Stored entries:
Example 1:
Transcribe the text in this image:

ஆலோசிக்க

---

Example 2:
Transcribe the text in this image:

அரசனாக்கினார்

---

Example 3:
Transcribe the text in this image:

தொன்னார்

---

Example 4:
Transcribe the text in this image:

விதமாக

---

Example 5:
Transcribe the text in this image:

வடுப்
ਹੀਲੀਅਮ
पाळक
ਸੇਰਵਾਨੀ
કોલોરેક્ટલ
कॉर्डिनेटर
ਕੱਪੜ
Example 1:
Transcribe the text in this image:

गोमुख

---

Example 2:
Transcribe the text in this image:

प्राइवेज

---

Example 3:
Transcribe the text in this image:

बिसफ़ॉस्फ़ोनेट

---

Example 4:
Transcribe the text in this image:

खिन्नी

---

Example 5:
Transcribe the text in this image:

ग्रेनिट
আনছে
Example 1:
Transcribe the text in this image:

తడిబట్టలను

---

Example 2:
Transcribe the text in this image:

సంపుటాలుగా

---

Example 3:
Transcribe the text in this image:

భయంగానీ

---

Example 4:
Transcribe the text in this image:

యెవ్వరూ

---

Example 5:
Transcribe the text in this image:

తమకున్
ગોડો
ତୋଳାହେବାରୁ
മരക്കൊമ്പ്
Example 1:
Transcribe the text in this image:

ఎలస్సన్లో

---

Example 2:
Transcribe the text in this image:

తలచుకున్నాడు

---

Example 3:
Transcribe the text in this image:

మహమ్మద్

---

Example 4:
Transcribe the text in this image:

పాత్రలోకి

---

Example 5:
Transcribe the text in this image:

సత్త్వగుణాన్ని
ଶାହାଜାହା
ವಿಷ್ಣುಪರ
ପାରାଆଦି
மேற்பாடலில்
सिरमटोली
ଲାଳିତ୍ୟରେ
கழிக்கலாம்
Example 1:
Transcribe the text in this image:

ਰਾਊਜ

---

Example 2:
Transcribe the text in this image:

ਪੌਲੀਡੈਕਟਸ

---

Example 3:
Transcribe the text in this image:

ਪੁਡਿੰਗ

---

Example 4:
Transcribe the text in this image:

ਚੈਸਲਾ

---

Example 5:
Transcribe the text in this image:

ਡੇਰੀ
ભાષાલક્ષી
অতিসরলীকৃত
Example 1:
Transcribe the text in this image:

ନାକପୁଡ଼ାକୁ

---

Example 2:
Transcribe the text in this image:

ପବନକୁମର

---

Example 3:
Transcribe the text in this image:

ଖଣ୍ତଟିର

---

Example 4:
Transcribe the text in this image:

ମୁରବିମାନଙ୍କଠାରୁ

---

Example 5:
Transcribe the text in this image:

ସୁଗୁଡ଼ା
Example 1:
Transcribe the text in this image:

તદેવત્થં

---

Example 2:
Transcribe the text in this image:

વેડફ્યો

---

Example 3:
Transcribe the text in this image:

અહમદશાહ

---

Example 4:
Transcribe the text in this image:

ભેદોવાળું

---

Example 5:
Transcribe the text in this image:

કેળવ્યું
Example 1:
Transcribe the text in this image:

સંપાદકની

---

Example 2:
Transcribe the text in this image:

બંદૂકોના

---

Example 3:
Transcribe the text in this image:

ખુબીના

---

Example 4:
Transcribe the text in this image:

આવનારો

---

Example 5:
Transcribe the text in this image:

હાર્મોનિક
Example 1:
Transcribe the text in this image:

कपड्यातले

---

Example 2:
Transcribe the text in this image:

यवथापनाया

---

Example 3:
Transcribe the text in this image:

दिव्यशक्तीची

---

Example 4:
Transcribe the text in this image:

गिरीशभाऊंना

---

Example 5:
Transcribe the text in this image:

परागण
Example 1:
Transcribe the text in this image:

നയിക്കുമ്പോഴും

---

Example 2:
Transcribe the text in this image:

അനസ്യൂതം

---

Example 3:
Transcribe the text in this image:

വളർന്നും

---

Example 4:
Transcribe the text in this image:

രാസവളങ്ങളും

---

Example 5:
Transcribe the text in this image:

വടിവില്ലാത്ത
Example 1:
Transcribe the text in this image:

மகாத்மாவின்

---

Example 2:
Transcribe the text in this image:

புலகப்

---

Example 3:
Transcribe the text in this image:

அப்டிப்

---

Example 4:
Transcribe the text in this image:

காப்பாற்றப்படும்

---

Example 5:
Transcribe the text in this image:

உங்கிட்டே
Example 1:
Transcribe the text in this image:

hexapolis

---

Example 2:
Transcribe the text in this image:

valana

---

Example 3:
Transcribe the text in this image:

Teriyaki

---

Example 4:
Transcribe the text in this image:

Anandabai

> [What needs to be done]: Nothing should be dropped or changed, so repeat all of the entries exactly.

> [Result]:
Example 1:
Transcribe the text in this image:

ஆலோசிக்க

---

Example 2:
Transcribe the text in this image:

அரசனாக்கினார்

---

Example 3:
Transcribe the text in this image:

தொன்னார்

---

Example 4:
Transcribe the text in this image:

விதமாக

---

Example 5:
Transcribe the text in this image:

வடுப்
ਹੀਲੀਅਮ
पाळक
ਸੇਰਵਾਨੀ
કોલોરેક્ટલ
कॉर्डिनेटर
ਕੱਪੜ
Example 1:
Transcribe the text in this image:

गोमुख

---

Example 2:
Transcribe the text in this image:

प्राइवेज

---

Example 3:
Transcribe the text in this image:

बिसफ़ॉस्फ़ोनेट

---

Example 4:
Transcribe the text in this image:

खिन्नी

---

Example 5:
Transcribe the text in this image:

ग्रेनिट
আনছে
Example 1:
Transcribe the text in this image:

తడిబట్టలను

---

Example 2:
Transcribe the text in this image:

సంపుటాలుగా

---

Example 3:
Transcribe the text in this image:

భయంగానీ

---

Example 4:
Transcribe the text in this image:

యెవ్వరూ

---

Example 5:
Transcribe the text in this image:

తమకున్
ગોડો
ତୋଳାହେବାରୁ
മരക്കൊമ്പ്
Example 1:
Transcribe the text in this image:

ఎలస్సన్లో

---

Example 2:
Transcribe the text in this image:

తలచుకున్నాడు

---

Example 3:
Transcribe the text in this image:

మహమ్మద్

---

Example 4:
Transcribe the text in this image:

పాత్రలోకి

---

Example 5:
Transcribe the text in this image:

సత్త్వగుణాన్ని
ଶାହାଜାହା
ವಿಷ್ಣುಪರ
ପାରାଆଦି
மேற்பாடலில்
सिरमटोली
ଲାଳିତ୍ୟରେ
கழிக்கலாம்
Example 1:
Transcribe the text in this image:

ਰਾਊਜ

---

Example 2:
Transcribe the text in this image:

ਪੌਲੀਡੈਕਟਸ

---

Example 3:
Transcribe the text in this image:

ਪੁਡਿੰਗ

---

Example 4:
Transcribe the text in this image:

ਚੈਸਲਾ

---

Example 5:
Transcribe the text in this image:

ਡੇਰੀ
ભાષાલક્ષી
অতিসরলীকৃত
Example 1:
Transcribe the text in this image:

ନାକପୁଡ଼ାକୁ

---

Example 2:
Transcribe the text in this image:

ପବନକୁମର

---

Example 3:
Transcribe the text in this image:

ଖଣ୍ତଟିର

---

Example 4:
Transcribe the text in this image:

ମୁରବିମାନଙ୍କଠାରୁ

---

Example 5:
Transcribe the text in this image:

ସୁଗୁଡ଼ା
Example 1:
Transcribe the text in this image:

તદેવત્થં

---

Example 2:
Transcribe the text in this image:

વેડફ્યો

---

Example 3:
Transcribe the text in this image:

અહમદશાહ

---

Example 4:
Transcribe the text in this image:

ભેદોવાળું

---

Example 5:
Transcribe the text in this image:

કેળવ્યું
Example 1:
Transcribe the text in this image:

સંપાદકની

---

Example 2:
Transcribe the text in this image:

બંદૂકોના

---

Example 3:
Transcribe the text in this image:

ખુબીના

---

Example 4:
Transcribe the text in this image:

આવનારો

---

Example 5:
Transcribe the text in this image:

હાર્મોનિક
Example 1:
Transcribe the text in this image:

कपड्यातले

---

Example 2:
Transcribe the text in this image:

यवथापनाया

---

Example 3:
Transcribe the text in this image:

दिव्यशक्तीची

---

Example 4:
Transcribe the text in this image:

गिरीशभाऊंना

---

Example 5:
Transcribe the text in this image:

परागण
Example 1:
Transcribe the text in this image:

നയിക്കുമ്പോഴും

---

Example 2:
Transcribe the text in this image:

അനസ്യൂതം

---

Example 3:
Transcribe the text in this image:

വളർന്നും

---

Example 4:
Transcribe the text in this image:

രാസവളങ്ങളും

---

Example 5:
Transcribe the text in this image:

വടിവില്ലാത്ത
Example 1:
Transcribe the text in this image:

மகாத்மாவின்

---

Example 2:
Transcribe the text in this image:

புலகப்

---

Example 3:
Transcribe the text in this image:

அப்டிப்

---

Example 4:
Transcribe the text in this image:

காப்பாற்றப்படும்

---

Example 5:
Transcribe the text in this image:

உங்கிட்டே
Example 1:
Transcribe the text in this image:

hexapolis

---

Example 2:
Transcribe the text in this image:

valana

---

Example 3:
Transcribe the text in this image:

Teriyaki

---

Example 4:
Transcribe the text in this image:

Anandabai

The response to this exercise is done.